Les dernières données (congrès de l'European Hematology Association, juin 2008) confirment l'efficacité de Tasigna, avec, pour la LMC en phase chronique, après une durée moyenne de 13 mois, une RCyM pour 57 % des patients ; une réponse complète chez 41 % des patients ; une survie globale à 18 mois de 91 %. Pour la LMC en phase accélérée, on constate après 7 mois de traitement, chez les patients : une RHG chez 54 %, une RHC chez 26 %, une RCyM chez 31 %, une RCyC chez 19 % et une survie globale à 12 mois estimée à 81 %.
Quant à la tolérance, les effets indésirables extra-hématologiques le plus fréquemment rentrés sont une éruption, un prurit, des nausées, une fatigue, des spasmes musculaires et des oedèmes périphériques. Les effets hématologiques induits les plus fréquents sont des thrombopénies, des neutropénies… On a également relevé très peu d'intolérance croisée avec le Glivec.
Une amélioration du SMR.
Pour le Pr François-Xavier Mahon, «les résultats cliniques et le profil de tolérance favorable de Tasigna sont très encourageants et vont permettre d'améliorer la prise en charge des patients résistants ou intolérants au Glivec».

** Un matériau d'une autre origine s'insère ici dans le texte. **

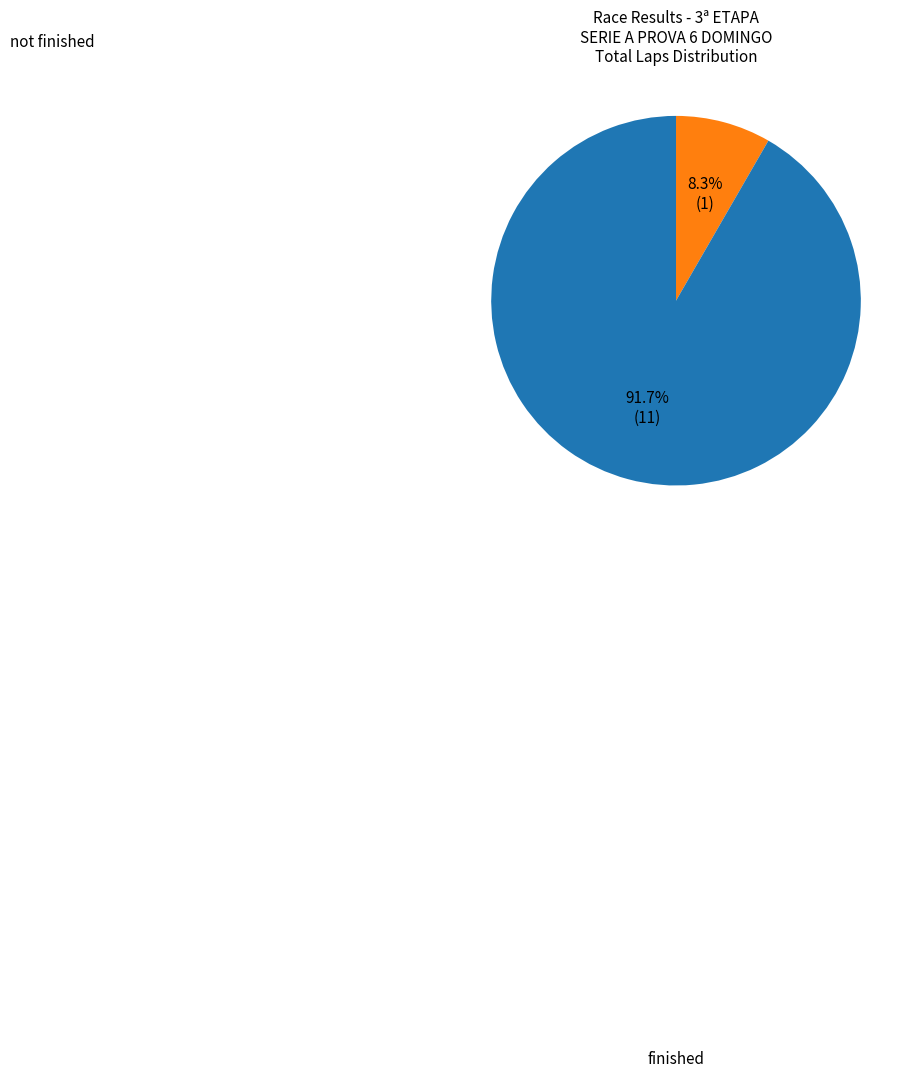

Count the number of slices in the pie.

2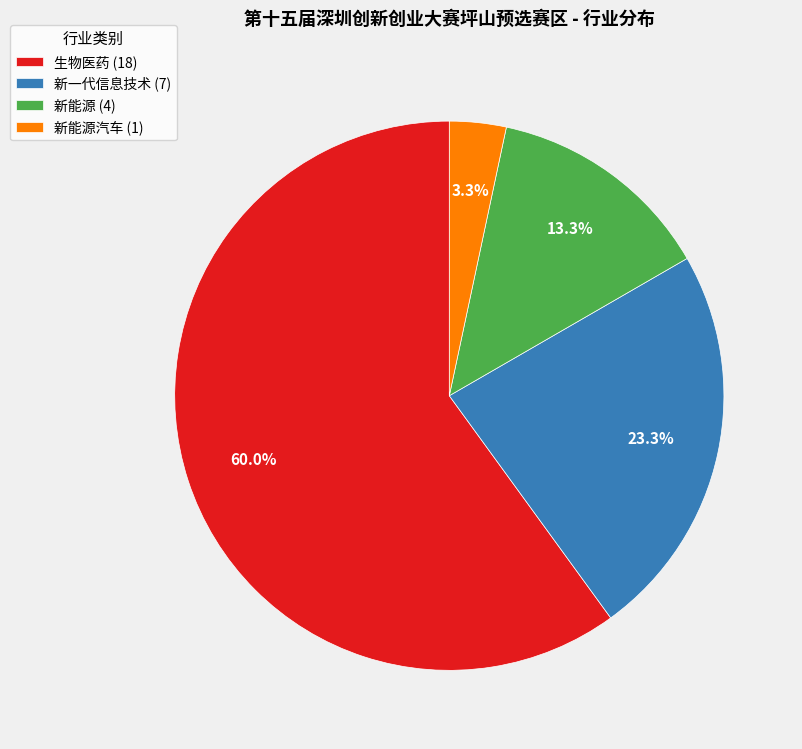

What is the ratio of the value at 新能源 (4) to the value at 新能源汽车 (1)?

4.0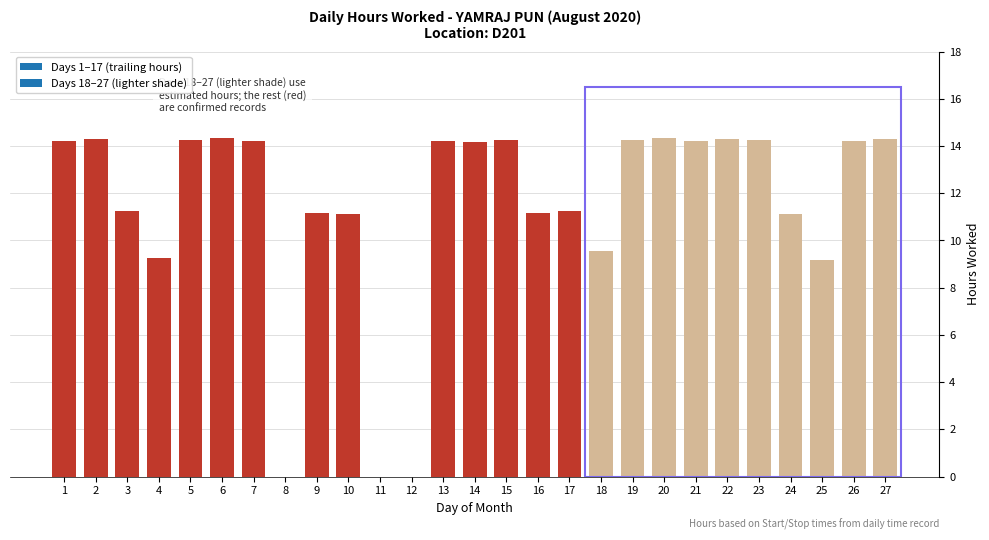

What is the sum of all values?

308.8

La commission de transparence de l'HAS a considéré que Tasigna (nilotinib) apportait une amélioration du SMR de niveau II pour la LMC en phase chronique et de niveau I pour la LMC en phase accélérée (20 février 2008).
Tasigna se présente sous forme de gélules dosées à 200 mg, pris à distance des repas.
D'après une conférence de presse de Novartis avec, parmi les intervenants, le Pr Josy Rieffers, directeur général de l'institut Bergonié de Bordeaux, le Pr François-Xavier Mahon, laboratoire d'hématologie à l'université Victor-Segalen, Bordeaux, le Pr François Guihot (CHU Poitiers).